What is the best restaurant with a view in Fort Lauderdale?

Steak 954 at the W Fort Lauderdale is the top beachfront pick. Stephen Starr's oceanfront steakhouse runs floor-to-ceiling glass straight onto the sand and the Atlantic, plus a wall of live jellyfish, with dry-aged prime and A5 wagyu and mains roughly $55 to $130. Book a window table on the beach side and come at golden hour.

Where can you eat on the Intracoastal in Fort Lauderdale?

15th Street Fisheries at Lauderdale Marina, Boatyard, and Kaluz all sit on the Intracoastal Waterway with decks over the water and a steady parade of yachts. 15th Street is known for stone crabs and tarpon feeding, Boatyard for sea-to-table seafood, and Kaluz for an all-day menu and brunch. Reserve a waterway window or rail table and aim for sunset.

Which Fort Lauderdale restaurants are on the beach?

Steak 954 at the W, Lona Cocina at the Westin Beach Resort, and Sea Level at the Marriott Harbor Beach Resort all face the open Atlantic along the sand. Steak 954 is the upscale steakhouse, Lona Cocina runs oceanfront Mexican from chef Pablo Salas, and Sea Level offers genuine toes-in-the-sand dining. Book the terrace or a beach-side window for sunset.
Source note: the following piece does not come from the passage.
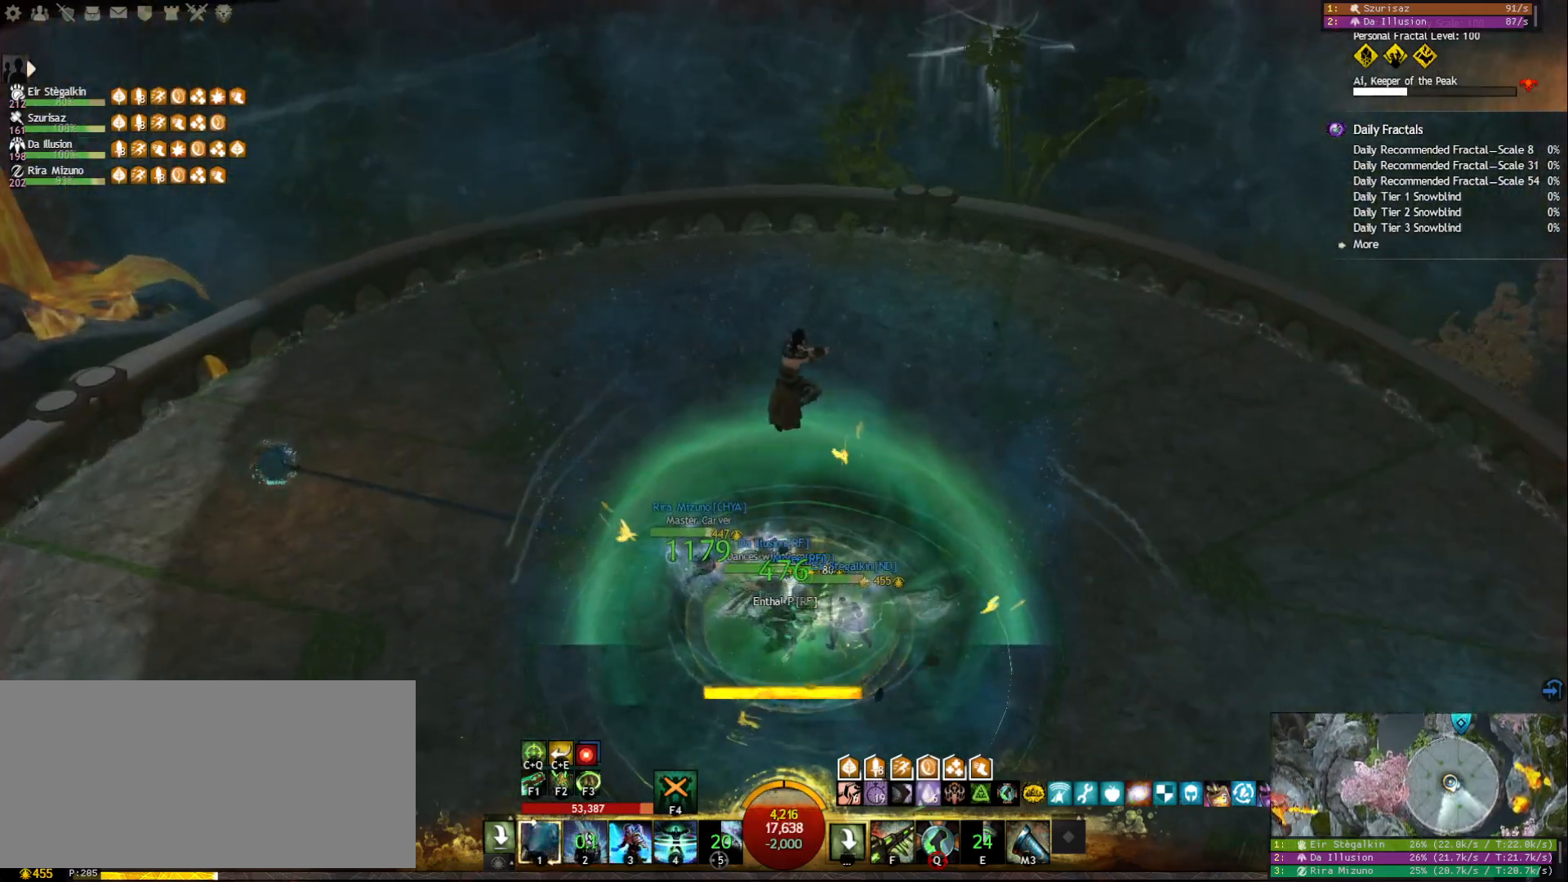
{"keys": ["1"], "mouse": [], "events": [[67, "mouse_right", "up"]]}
How much does a waterfront dinner in Fort Lauderdale cost?

Plan on roughly $70 to $140 a head before wine at Steak 954, where mains run from the mid $50s past $100. The Intracoastal and oceanfront rooms, 15th Street Fisheries, Boatyard, Lona Cocina and Sea Level, keep most plates between $22 and $60, and Kaluz is the gentlest at roughly $20 to $40. Sunset tables and winter high-season weekends carry the most demand.

When is the best time to book a Fort Lauderdale view table?

Reserve a week or two out for a weekend sunset table, and longer over the winter high season and boat-show weeks. Aim your booking for about forty-five minutes before sundown and ask for the seat closest to the water. The Intracoastal decks at Boatyard and Kaluz are the easier brunch and long-lunch options. From June through September, quick afternoon storms make a covered deck or indoor window the safer choice.